§ **Qué se pide**
Según el texto sobre salud ambiental en Cali, ¿podría indicar, por favor, qué índice ha reforzado en su monitoreo la Secretaría de Salud Pública en el componente de agua?

La salud ambiental es uno de los ejes menos visibles, pero más determinantes de la calidad de vida urbana. En Cali, este campo articula acciones sobre agua potable, calidad del aire y control de vectores, con impactos directos en enfermedades respiratorias, gastrointestinales y transmitidas por insectos. Durante los últimos dos años, la ciudad ha mantenido y ajustado varios programas que permiten observar avances, pero también retos persistentes.

En el componente de agua, la prioridad ha sido garantizar la potabilidad y la vigilancia de las fuentes de abastecimiento. La Secretaría de Salud Pública, en coordinación con Emcali y la autoridad ambiental, ha reforzado el monitoreo del Índice de Riesgo de la Calidad del Agua (IRCA) tanto en la red urbana como en zonas rurales y corregimientos. En barrios con redes antiguas o problemas de presión, se han realizado muestreos adicionales y jornadas de información a la comunidad sobre almacenamiento seguro del agua. En el último par de años, estas acciones han permitido identificar puntos críticos y reducir eventos asociados a consumo de agua no apta, aunque persisten dificultades en sectores con conexiones informales o infraestructura deteriorada.

La vigilancia del aire ha sido otro frente clave. Cali cuenta con estaciones de monitoreo que miden contaminantes como material particulado (PM10 y PM2.5) y gases asociados al tráfico y la actividad industrial. En 2023 y 2024, los reportes mostraron episodios recurrentes de mala calidad del aire en corredores viales de alto flujo y en zonas cercanas a actividades industriales. Como respuesta, la ciudad fortaleció los boletines públicos de calidad del aire y las alertas preventivas, especialmente dirigidas a población sensible como niños, adultos mayores y personas con enfermedades respiratorias. Estas experiencias han evidenciado la necesidad de articular la salud ambiental con la movilidad y el ordenamiento territorial.

§ **Material proporcionado**
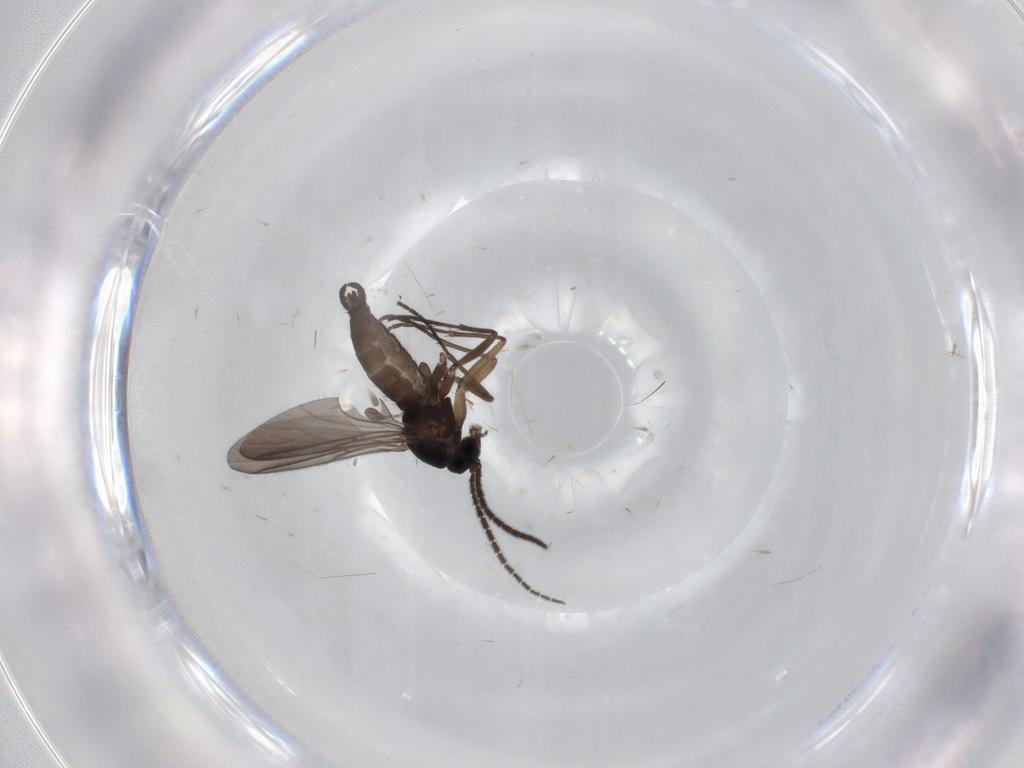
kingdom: Animalia
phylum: Arthropoda
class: Insecta
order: Diptera
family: Sciaridae
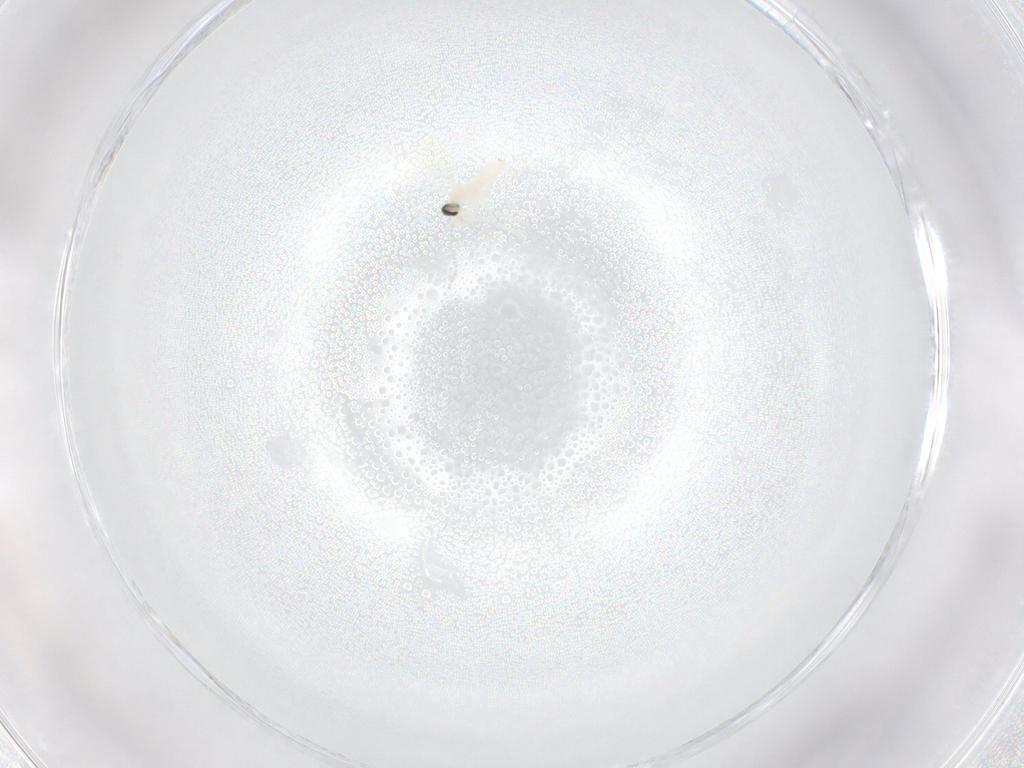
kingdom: Animalia
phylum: Arthropoda
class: Insecta
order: Diptera
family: Cecidomyiidae
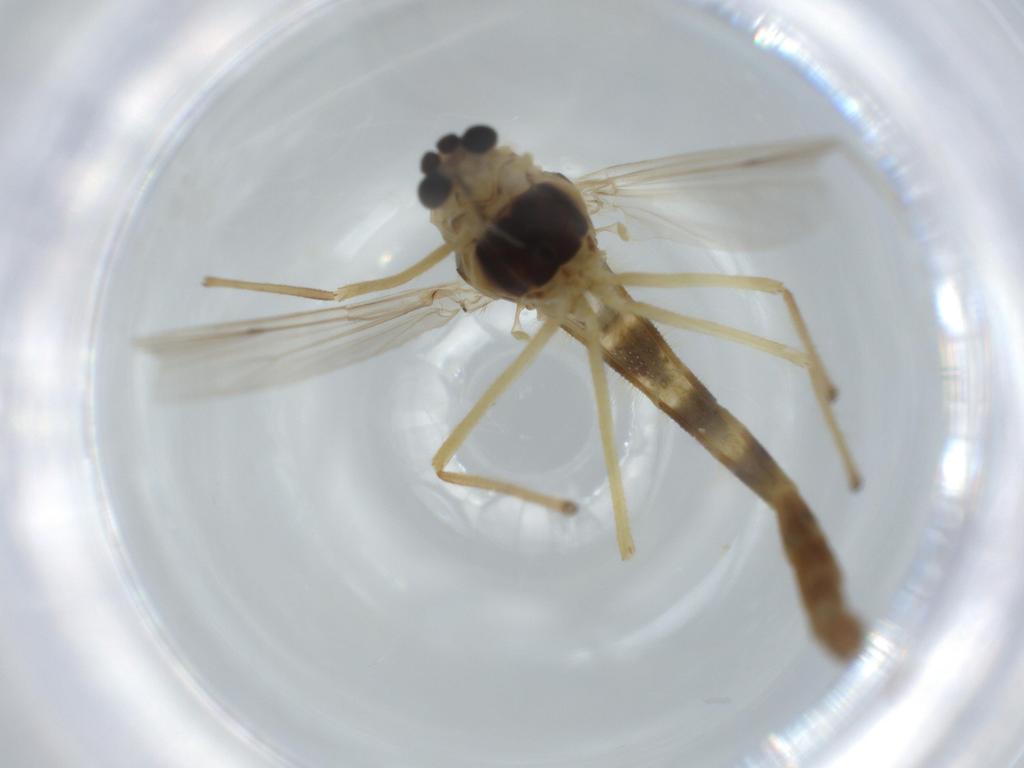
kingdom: Animalia
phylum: Arthropoda
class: Insecta
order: Diptera
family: Chironomidae
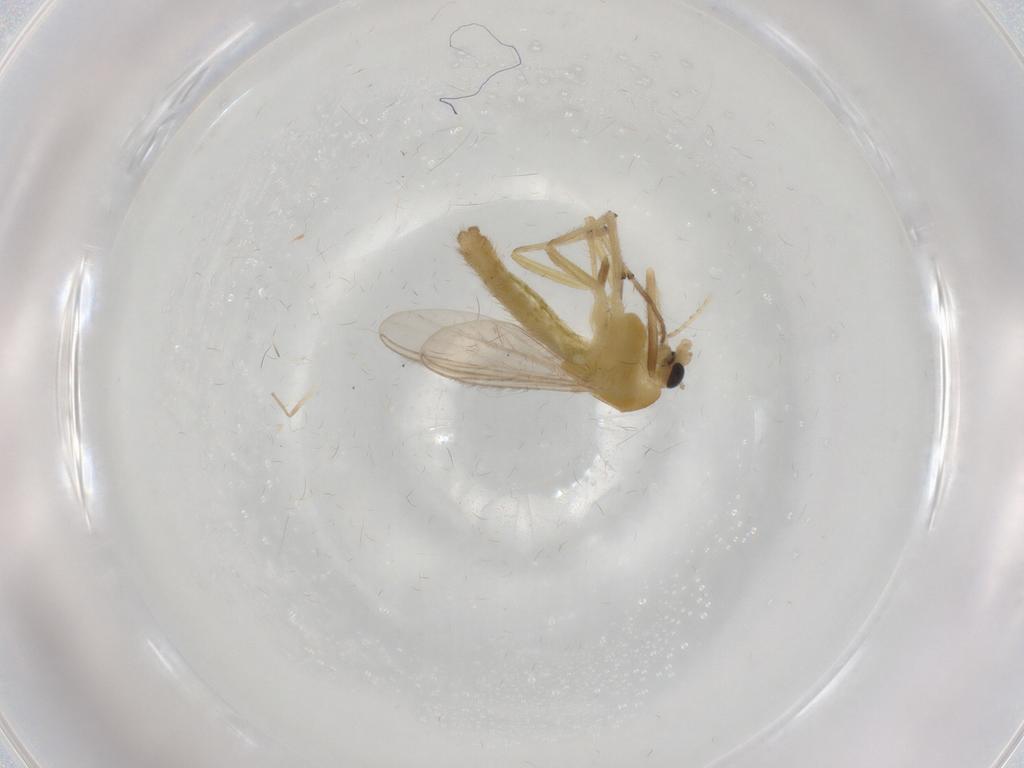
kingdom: Animalia
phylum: Arthropoda
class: Insecta
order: Diptera
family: Chironomidae
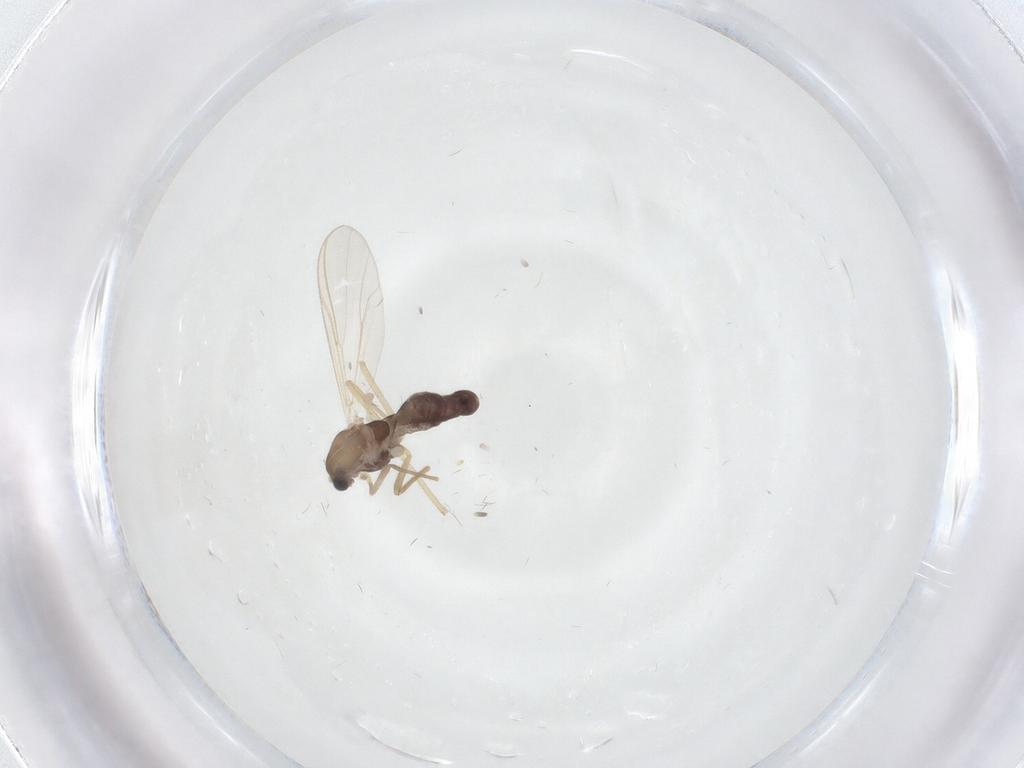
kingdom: Animalia
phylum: Arthropoda
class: Insecta
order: Diptera
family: Chironomidae
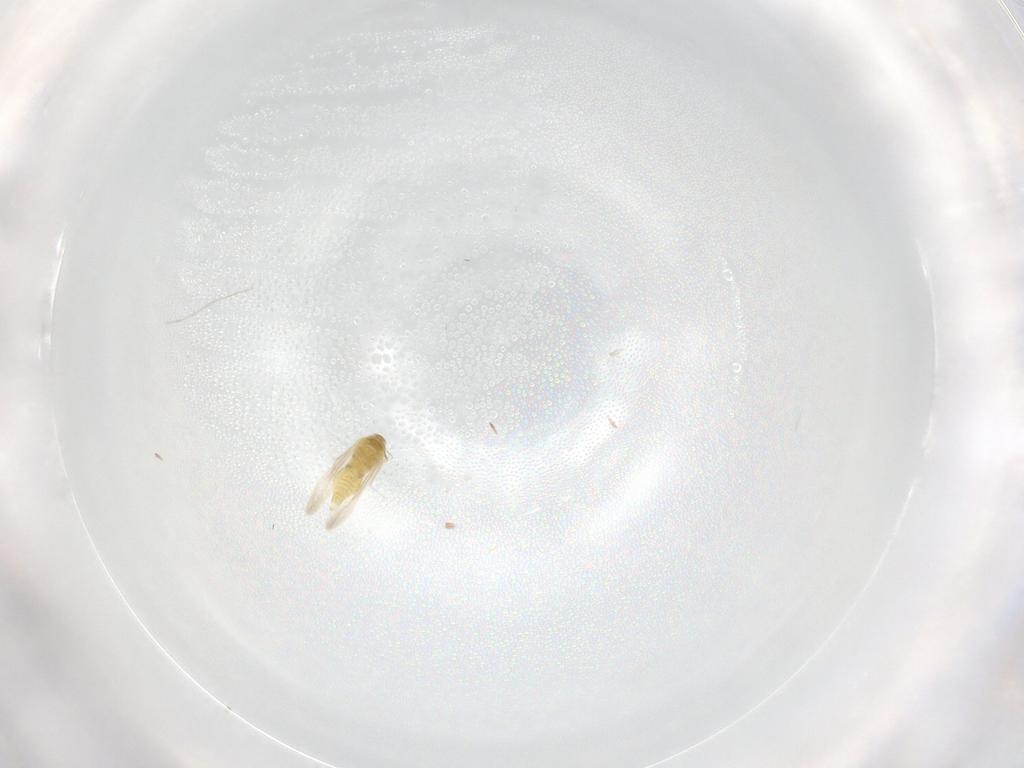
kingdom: Animalia
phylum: Arthropoda
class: Insecta
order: Hemiptera
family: Aleyrodidae
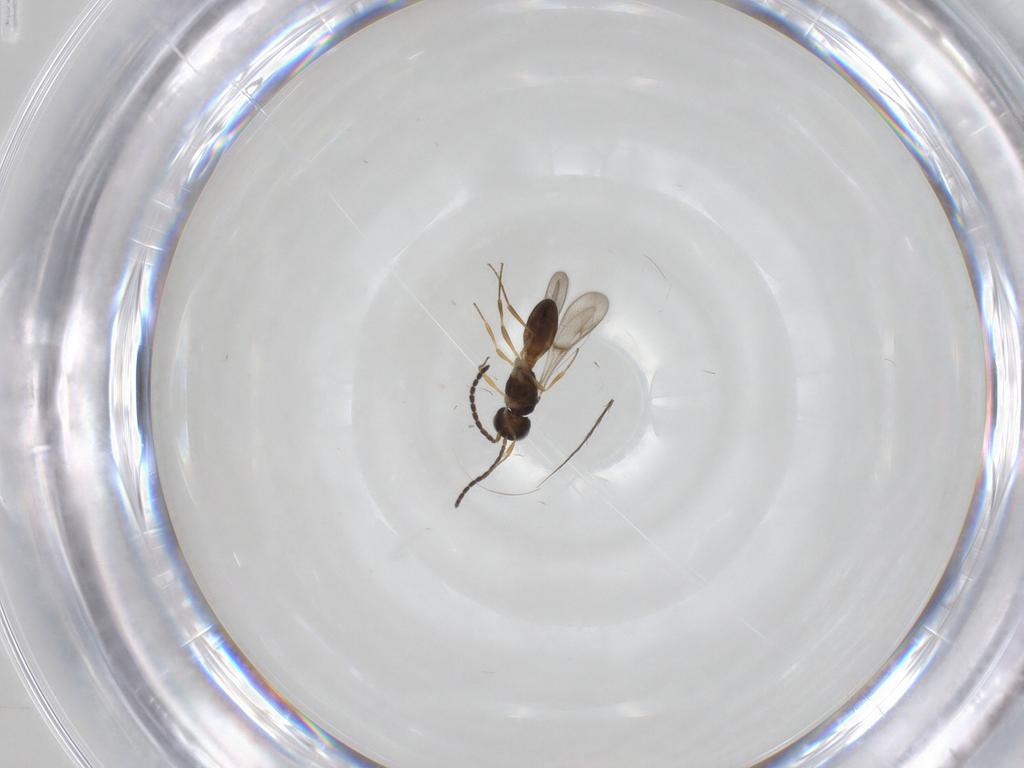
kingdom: Animalia
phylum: Arthropoda
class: Insecta
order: Hymenoptera
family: Scelionidae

§ **Resultado**
El Índice de Riesgo de la Calidad del Agua (IRCA).